In fall 2008 Weber announced a new improved version of their industry standard 18.5″ Weber Smokey Mountain (WSM) smokers as well as an all new, larger 22.5″ WSM, the first major changes in many years. In the photo at right, you can see the new Big Unit, and the old Little Unit (my nicknames, not theirs).
The WSMs are high quality, charcoal fueled, bullet-shaped smokers. The old Little Units can often be seen competing head to head with large commercial cookers at practically every competition. And winning. They take very little time to master, and there are a lot of tricks the experts use to produce incredible food.
The 2009 models are the first major upgrades to the WSM in many years. I have been allowed to test the Big Unit and the good news is that it is a good value and a fine cooker. There is, however, room for further improvement.
Like the old Little Unit, the new Big Unit cooks at a remarkably steady temp for hours and raising or lowering temp is fairly easy by opening and closing the vents. Problem is I have had difficulty getting it down under 275°F. I like to smoke at 225-250°F. At 275°F meat can get tough.
The big advantage to the Big Unit is capacity. The grates are 21″ across compared to 15.5″ on the Little Unit. You can actually get a few slabs of ribs to lay comfortably on the grates without cutting them in half or bending them. I’m guessing one could easily fit a dozen five-pound pork butts in the Big Unit with plenty of room for smoke to circulate. At right is shown a whole center cut pork loin with room to spare.
Construction is solid and finish is beautiful. Weber really knows how to make long lasting porcelain and chrome coatings. The legs are sturdier and there is a bowl-shaped aluminum heat shield under both new units. Call me superstitious, but I still put a galvanized sheet under it to protect my deck.
Both new models have a built-in bi-metal thermometer, a welcome addition, but sadly the one on the Big Unit I am testing reads about 30°F below the temperature on my highly accurate Thermoworks MTC Mini Handheld Thermocouple.
All WSMs have a side door for adding coal, wood, and water, although adding water and lit coals through the door is tricky. The new door and latches are improved, but they still leak smoke and let in oxygen, making it hard to shut down the supply of oxygen and kill the coals. I had to bend mine slightly to make it fit better, and I remain puzzled as to how Weber could craft the door so poorly after crafting the other parts so well.
The water pan in the Big Unit is huge, and you need to add more water than you think it needs because of the increased surface area. Also, it is waaaay to large to fit flat in my sink for cleanup, and you can’t line it with foil easily because it is wider than the widest sheets of foil in my grocery. Hopefully someone will market a disposable pan liner.

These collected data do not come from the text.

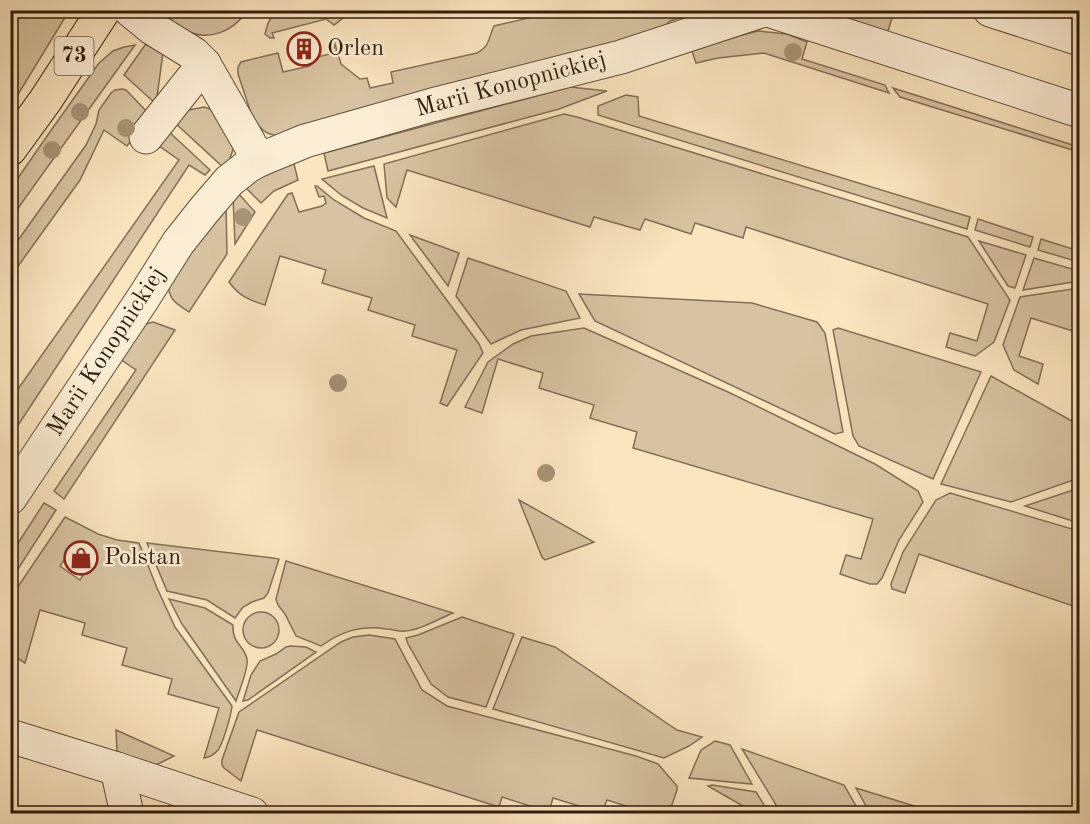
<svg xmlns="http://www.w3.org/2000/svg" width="1090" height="824" font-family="'Old Standard TT',serif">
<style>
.green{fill:#d7c3a1;stroke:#827056;stroke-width:1.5;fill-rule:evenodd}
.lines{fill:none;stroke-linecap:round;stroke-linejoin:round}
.minor-casing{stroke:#615039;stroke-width:35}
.major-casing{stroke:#2e1e0c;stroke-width:35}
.minor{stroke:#fceed5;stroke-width:33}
.major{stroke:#fae5bf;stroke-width:33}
.tree{fill:#a69375}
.labels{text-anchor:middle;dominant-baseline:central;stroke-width:5;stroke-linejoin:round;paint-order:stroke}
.shield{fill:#fceed5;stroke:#6c5c48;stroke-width:1.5}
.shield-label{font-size:22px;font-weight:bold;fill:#2e1e0c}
.poi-label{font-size:24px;fill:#2e1e0c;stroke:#fceed5;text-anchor:start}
.street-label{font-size:24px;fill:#2e1e0c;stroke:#fceed5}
</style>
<rect width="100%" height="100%" fill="#fae5bf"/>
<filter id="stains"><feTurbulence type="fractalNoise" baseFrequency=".00333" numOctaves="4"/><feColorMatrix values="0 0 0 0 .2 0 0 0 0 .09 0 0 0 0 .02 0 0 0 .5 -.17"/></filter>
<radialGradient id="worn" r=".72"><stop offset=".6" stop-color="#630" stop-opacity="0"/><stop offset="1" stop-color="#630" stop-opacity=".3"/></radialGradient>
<g class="green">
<polygon points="11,10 69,11 11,106 10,11"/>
<polygon points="276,10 344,10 343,18 334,25 326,19 272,33 274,38 270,38 265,34 268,23"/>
<path d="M562 10 700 11 670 21 667 24V27L287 136C268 136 262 133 252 116L238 74V67L241 62 278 53 283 72 310 66V59L333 53 332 48H334L335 44 341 64 360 79 367 78 370 88 393 83 391 72 477 53C491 45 488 38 494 26Z"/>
<path d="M170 11H247C233 32 208 42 185 30 182 29 179 28 176 26 173 23 170 18 167 15Z"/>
<polygon points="802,11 894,11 886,38"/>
<polygon points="758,31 787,34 807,42 802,59 885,85 889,93 764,53 718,58 696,63 691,48"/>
<polygon points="135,45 11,218 11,188 52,129 99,63 113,51 124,47"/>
<polygon points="145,45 151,46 163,53 156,104 124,75"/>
<polygon points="570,87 607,91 559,109 328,171 324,153"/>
<polygon points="893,88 1079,147 1079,152 900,97"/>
<polygon points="122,89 126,90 150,115 127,146 104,130 80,180 11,276 11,250 86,145 96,124 99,110 111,93 115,90"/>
<polygon points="626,95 638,97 639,116 970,217 967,229 598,115 598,106"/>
<polygon points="204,107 216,111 234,147 229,161 224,168 173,121 184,111"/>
<polygon points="564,114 577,117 968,237 1010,300 994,342 975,356 946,347 950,333 977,341 988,304 746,227 743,238 695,223 691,234 645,219 640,230 594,217 590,227 407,170 396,207 387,198 384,164"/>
<polygon points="166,129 210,170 205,175 189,165 11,436 11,399 179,160 155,143"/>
<polygon points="293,160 298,180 274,191 261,203 244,186"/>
<polygon points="374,166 387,218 363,208 341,195 322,179"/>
<path d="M315 186H317L334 200 364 218 396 231 479 344 483 353 447 406 440 403 457 350 412 336 415 325 368 310 372 298 322 283 326 270 280 256 265 305C249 300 239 296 229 282L288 194 292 193 299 212 322 206 326 203 324 196 319 197Z"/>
<polygon points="237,192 255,212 235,244 233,196"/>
<path d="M226 204 227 254 189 312C176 303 169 301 168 283Z"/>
<polygon points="978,219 1033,237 1030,247 975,230"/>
<polygon points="410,235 459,253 448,286"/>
<polygon points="1041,239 1079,251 1079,262 1038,250"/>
<polygon points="979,241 1026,255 1015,288 1008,286"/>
<polygon points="468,258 566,291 580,318 521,330 491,344 456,296"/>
<polygon points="1034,258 1079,271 1079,281 1023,290"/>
<polygon points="1079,288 1079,333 1031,318 1019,356 1043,364 1038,384 1014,370 1003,345 1020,297"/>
<polygon points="579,294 752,303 817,322 825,333 843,432 835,434 595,321"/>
<polygon points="153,322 175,330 64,499 54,491 136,370 120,359 146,324"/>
<polygon points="584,328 728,392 875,464 918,491 923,502 899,540 882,578 877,584 870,584 840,574 846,555 861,559 873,519 633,448 637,432 590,418 594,405 539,388 543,373 498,359 482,413 465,407 488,362 513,344 531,336"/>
<polygon points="838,328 981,372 933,479 859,446 853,436 833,330"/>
<polygon points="991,376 1079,425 1079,478 1011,502 941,484"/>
<polygon points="1079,488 1079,523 1025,506"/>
<polygon points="950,493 1079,531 1079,608 919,554 905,593 892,589 891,584 903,552 936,500"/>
<polygon points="519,500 594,542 545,560 542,557"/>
<polygon points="44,503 56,510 11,580 11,554"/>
<path d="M65 517 98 534 117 540 139 543 157 588 175 627 232 706C231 716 223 743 218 750 214 755 210 757 204 758L219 708 168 694 172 679 122 665 127 648 82 635 85 623 40 610 25 663 11 654V597ZM75 544 95 557 80 580 60 566Z"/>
<polygon points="147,543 273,558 279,559 268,593 264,598 252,602 243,607 235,618 207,600 167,591"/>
<path d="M286 561 453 613C438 619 421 630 405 631 399 632 393 629 386 629 361 625 342 631 321 646L296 636 285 614 278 605 276 599Z"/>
<path d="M169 599 205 608 233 625C232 644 244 645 247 659 249 668 239 691 236 701L182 624Z"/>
<circle cx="261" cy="630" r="18"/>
<polygon points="462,617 514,634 486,707 448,697 431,684 408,644 406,638 418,635"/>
<polygon points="369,635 395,639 422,690 447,706 636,756 658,764 677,786 677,790 669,813 648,813 607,800 602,813 553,798 549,812 502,797 499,807 257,730 241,781 224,768 222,765 222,760 239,712 341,642 353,637"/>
<polygon points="522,637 555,647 677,730 702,737 689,746 664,758 493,709"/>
<polygon points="291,646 306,647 316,652 248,700 243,701 251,675 260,661 276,654 286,647"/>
<polygon points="116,730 174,756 156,765 117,752"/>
<polygon points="715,741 730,745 752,784 689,778 701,750"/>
<polygon points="742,749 844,785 860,813 781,813"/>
<polygon points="712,785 756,792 769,813 755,813 708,786"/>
<polygon points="856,788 937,813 870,813"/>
</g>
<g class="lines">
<defs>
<g id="minor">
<polyline points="130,10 152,28 194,54 204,64 259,160"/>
<polyline points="768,10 1080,111"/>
<polyline points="990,10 1080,39"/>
<polyline points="146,137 204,64"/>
<polyline points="10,498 144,297 178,243 205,209 229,181 248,166 259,160 305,141 432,105 621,57 764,10"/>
<polyline points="10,736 117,769 252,814"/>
<polyline points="117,769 127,814"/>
</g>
<polyline id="major" points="10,149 45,101 104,10"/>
</defs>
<use href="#minor" class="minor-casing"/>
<use href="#major" class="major-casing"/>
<use href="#minor" class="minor"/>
<use href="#major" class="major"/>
</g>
<g class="tree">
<circle cx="793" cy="52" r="9"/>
<circle cx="80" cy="112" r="9"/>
<circle cx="126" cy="128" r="9"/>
<circle cx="52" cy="150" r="9"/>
<circle cx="243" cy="217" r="9"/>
<circle cx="338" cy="383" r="9"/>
<circle cx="546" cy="473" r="9"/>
</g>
<defs>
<symbol id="building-ring" viewBox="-11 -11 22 22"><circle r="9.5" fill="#fceed5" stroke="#8f2418" stroke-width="1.5"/><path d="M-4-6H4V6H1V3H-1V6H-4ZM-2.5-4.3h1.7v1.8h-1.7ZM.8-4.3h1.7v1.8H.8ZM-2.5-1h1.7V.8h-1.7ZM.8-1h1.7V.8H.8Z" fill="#8f2418"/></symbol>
<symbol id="shop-ring" viewBox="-11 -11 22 22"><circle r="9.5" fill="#fceed5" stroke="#8f2418" stroke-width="1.5"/><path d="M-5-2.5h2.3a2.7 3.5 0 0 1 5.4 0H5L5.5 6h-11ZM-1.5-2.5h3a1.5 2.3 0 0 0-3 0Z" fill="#8f2418"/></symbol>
</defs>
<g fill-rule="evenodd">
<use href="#building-ring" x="285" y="30" width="38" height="38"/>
<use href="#shop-ring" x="62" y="539" width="38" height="38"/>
</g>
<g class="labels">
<rect class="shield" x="54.5" y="37" width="39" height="38" rx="4.5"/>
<g class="shield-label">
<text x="74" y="56">73</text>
</g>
<g class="poi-label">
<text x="327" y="49">Orlen</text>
<text x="104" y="558">Polstan</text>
</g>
<g class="street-label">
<text transform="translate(511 85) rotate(-15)">Marii Konopnickiej</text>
<text transform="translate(107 352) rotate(-57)">Marii Konopnickiej</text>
</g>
</g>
<rect width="1090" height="824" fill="none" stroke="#fae5bf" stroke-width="36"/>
<rect x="12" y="12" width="1066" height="800" fill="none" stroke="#2e1e0c" stroke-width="3"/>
<rect x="18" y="18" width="1054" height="788" fill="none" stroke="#2e1e0c" stroke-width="1.5"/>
<rect width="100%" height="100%" filter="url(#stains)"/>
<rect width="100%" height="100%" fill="url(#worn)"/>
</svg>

One change I wish they had made is a wider lid. It still rests inside a lip in the center section allowing rain and melting snow to get in. I would prefer that the lid overlap the center section, just like the lid on the Weber Kettle. Perhaps they’ll get to this in the next version. Hopefully we won’t have to wait so long for that.
If you are trying to decide between the Big Unit and the Little Unit, keep in mind that a full slab of ribs will not fit onto the grates of the Little Unit without some trickery , and if the meat gets too close to the sides the heat rising around the water pan can scorch it. On the other hand, it is hard to get temp down to optimum cooking temps on the Big Unit.